A PF aponta “dissimulação da origem e natureza dos citados valores repassados pela Odebrecht ao Instituto Lula, cujos atos foram falsamente formalizados e informados como se se tratasse de ‘doação'”.
No capítulo derradeiro do relatório “Considerações finais”, a PF ressalta que sobre as doações ao Instituto Lula e pagamentos de palestras pelo grupo Queiroz Galvão “não houve aprofundamento das apurações, tendo em vista que se adotou, como linha de investigação, aguardar por possível de acordo de colaboração premiada que se tinha notícia em andamento no Ministério Público Federal, mas até este momento sem notícias de acerto”.
“A essas alturas das investigações, portanto, considerando a natureza dos serviços prestados a título de palestras, os quais se presumem ocorridos, representando assim a própria contraprestação aos pagamentos, não verificamos a prática de crime, ressalvadas apurações específicas que venham eventualmente a demonstrar a ocorrência”, destaca o documento da PF.
Doações das outras
O delegado também não considerou, em princípio, haver elementos suficientes para caracterizar a origem ilícita dos recursos utilizados especificamente para as doações ao Instituto Lula feitas pela Camargo Correa, OAS e Andrade Gutierrez, “ou seja, se decorrentes de contrapartidas a benefícios conferidos a elas no cartel da Petrobrás, em que pese as suspeitas nesse sentido se levarmos em conta o amplo contexto das investigações da Operação Lava Jato”.

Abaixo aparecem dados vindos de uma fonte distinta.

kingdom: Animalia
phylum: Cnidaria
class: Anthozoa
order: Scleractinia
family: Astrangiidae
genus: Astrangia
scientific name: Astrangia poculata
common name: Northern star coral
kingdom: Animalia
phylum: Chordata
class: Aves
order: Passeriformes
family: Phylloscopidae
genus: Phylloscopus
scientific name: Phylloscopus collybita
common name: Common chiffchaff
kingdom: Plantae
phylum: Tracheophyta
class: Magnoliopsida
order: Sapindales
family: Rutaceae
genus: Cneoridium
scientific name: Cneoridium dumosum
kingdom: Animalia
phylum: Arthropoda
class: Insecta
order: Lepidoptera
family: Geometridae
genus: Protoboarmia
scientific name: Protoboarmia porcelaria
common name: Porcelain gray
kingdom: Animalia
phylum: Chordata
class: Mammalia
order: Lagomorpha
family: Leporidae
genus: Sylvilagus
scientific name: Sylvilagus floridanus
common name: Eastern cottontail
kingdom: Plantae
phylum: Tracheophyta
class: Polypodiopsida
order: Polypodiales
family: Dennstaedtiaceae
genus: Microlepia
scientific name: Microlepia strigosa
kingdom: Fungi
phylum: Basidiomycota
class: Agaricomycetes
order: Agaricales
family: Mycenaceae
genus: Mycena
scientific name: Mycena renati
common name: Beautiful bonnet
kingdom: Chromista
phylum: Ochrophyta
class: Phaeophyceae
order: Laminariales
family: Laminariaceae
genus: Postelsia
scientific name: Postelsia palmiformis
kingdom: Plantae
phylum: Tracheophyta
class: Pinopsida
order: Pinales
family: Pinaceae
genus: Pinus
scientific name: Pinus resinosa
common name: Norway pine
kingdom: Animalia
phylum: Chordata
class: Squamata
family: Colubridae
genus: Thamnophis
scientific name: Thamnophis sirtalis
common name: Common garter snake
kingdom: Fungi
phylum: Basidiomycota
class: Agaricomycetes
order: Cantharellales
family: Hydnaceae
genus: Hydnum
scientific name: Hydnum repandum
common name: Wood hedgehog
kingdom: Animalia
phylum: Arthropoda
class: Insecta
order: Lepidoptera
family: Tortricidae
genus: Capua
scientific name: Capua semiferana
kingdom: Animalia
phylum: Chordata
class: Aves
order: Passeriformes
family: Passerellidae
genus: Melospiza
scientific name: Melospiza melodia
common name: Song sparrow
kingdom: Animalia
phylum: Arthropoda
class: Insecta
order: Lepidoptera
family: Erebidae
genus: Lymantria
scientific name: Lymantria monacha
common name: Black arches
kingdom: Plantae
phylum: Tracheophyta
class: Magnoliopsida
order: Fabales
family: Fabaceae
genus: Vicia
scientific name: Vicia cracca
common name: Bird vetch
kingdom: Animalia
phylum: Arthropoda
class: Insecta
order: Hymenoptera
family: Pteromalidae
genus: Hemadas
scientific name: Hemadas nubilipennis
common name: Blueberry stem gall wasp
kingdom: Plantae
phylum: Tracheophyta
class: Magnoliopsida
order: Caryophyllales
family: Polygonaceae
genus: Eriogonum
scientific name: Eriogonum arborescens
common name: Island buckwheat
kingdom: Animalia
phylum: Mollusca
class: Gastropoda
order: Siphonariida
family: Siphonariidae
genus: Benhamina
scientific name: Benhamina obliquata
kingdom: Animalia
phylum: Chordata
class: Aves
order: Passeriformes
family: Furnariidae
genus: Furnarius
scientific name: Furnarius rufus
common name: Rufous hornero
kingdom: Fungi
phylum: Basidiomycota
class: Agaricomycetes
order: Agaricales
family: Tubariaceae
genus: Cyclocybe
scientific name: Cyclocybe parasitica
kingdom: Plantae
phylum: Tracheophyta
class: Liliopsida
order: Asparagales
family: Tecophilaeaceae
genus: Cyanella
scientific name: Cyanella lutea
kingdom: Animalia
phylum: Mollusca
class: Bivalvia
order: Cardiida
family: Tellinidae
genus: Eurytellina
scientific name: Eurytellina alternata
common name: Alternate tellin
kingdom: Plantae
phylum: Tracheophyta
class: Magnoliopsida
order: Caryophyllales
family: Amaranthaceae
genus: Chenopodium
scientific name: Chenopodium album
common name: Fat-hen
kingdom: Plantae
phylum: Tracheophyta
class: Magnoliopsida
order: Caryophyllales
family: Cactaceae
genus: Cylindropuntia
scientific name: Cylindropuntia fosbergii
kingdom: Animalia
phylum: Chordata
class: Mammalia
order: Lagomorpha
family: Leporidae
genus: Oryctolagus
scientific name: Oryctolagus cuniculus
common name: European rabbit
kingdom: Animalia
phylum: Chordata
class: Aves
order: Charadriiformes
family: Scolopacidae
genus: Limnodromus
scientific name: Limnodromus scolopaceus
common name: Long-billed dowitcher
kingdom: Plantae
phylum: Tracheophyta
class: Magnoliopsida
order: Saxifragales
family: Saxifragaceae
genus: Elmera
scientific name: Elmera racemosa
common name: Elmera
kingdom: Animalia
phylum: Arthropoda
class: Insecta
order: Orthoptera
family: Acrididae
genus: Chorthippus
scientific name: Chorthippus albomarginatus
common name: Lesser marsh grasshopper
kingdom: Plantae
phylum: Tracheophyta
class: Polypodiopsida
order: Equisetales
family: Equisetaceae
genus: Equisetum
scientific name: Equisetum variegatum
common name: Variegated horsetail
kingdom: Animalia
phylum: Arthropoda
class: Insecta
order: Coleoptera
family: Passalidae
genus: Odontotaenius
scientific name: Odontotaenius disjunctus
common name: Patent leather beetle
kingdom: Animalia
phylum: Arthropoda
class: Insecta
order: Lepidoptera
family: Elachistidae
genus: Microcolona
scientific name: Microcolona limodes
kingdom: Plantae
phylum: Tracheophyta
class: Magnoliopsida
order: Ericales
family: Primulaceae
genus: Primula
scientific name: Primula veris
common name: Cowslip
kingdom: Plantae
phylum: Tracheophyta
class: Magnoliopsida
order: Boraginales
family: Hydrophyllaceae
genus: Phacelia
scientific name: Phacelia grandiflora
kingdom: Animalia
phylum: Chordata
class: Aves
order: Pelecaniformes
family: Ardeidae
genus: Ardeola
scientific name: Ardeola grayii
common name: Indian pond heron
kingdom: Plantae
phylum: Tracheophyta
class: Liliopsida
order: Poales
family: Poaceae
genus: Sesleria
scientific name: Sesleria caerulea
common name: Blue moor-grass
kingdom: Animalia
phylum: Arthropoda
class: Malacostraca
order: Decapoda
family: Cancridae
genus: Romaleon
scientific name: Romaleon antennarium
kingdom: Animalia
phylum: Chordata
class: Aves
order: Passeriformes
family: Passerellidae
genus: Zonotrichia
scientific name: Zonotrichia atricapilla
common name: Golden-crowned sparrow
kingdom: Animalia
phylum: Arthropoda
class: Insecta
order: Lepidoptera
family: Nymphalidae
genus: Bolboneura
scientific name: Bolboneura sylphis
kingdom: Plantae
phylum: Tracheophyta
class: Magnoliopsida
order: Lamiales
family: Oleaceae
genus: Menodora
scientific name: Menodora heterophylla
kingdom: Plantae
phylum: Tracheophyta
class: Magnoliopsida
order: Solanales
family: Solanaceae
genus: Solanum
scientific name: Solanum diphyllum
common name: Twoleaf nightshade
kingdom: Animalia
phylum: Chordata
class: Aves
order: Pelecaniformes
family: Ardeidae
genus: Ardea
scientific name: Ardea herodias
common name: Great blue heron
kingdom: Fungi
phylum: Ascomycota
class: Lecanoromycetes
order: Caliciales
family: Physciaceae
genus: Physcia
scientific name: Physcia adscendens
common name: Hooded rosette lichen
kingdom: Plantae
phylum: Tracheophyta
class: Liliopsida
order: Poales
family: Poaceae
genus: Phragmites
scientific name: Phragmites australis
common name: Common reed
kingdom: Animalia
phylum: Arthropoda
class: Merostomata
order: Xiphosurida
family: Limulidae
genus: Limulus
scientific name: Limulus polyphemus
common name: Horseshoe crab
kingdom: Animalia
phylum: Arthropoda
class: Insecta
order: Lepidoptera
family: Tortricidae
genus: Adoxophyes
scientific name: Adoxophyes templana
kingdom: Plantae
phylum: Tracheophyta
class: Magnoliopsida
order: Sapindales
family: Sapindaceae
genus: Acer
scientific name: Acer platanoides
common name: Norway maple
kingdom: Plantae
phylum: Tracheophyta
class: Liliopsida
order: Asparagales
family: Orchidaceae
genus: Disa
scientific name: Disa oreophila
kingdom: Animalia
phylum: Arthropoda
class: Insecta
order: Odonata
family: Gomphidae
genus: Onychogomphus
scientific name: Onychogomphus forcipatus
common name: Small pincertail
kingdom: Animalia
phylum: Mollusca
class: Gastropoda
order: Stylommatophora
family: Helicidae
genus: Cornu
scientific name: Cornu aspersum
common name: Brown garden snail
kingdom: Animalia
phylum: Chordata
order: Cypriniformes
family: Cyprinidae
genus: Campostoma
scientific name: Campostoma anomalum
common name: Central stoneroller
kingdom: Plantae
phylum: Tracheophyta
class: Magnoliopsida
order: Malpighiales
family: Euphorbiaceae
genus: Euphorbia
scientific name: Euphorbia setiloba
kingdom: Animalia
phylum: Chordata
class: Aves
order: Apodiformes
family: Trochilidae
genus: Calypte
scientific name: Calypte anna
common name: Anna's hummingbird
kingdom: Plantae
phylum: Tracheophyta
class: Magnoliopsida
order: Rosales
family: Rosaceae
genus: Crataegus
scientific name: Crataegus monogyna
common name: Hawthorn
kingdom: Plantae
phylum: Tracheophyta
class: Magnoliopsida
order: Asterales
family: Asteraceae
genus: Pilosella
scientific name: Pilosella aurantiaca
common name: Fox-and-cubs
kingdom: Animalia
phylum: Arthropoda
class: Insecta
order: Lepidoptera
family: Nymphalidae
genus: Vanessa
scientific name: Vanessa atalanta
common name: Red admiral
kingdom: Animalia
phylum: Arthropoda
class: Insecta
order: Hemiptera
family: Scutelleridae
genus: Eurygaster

“Fica ressalvado, por óbvio, que apurações específicas, eventualmente existentes ou futuras (fatos novos), possam a vir demonstrar a configuração de crime”, argumenta. “O mesmo concluímos quanto a outros grupos investigados no âmbito da conexão com a operação Lava Jato perante a 13.ª Vara Federal em Curitiba, quais sejam a UTC Engenharia, (somente uma palestra), Consórcio QUIP S/A (somente uma palestra) e BTG PACTUAL (três palestras e uma doação de R$ 1 milhão ao Instituto Lula). Diante do exposto, entendo por bem encerrar as investigações no âmbito deste inquérito policial.”
Defesas
Em nota, o advogado Cristiano Zanin Martins, que defende o ex-presidente Lula, afirmou: “O indiciamento é parte do Lawfare promovido pela Lava Jato de Curitiba contra o ex-presidente Lula, e não faz nenhum sentido: as doações ao Instituto Lula foram formais, de origem identificada e sem qualquer contrapartida. À época das doações Lula sequer era agente público e o beneficiário foi o Instituto Lula, instituição que tem por objetivo a preservação de objetos que integram o patrimônio cultural brasileiro e que não se confunde com a pessoa física do ex-presidente.”
O criminalista Tracy Joseph Reinaldet dos Santos, que defende o ex-ministro Antônio Palocci, falou. “Antônio Palocci colaborou de modo efetivo com a Polícia Federal e com o Ministério Público Federal para o esclarecimento dos fatos investigados.”
“A Odebrecht, comprometida com uma atuação ética, íntegra e transparente, tem colaborado com as autoridades de forma permanente e eficaz, em busca do pleno esclarecimento de fatos do passado”, afirma a empresa em nota.
A reportagem entrou em contato com as assessorias do Instituto Lula e de Marcelo Odebrecht e aguarda posicionamento.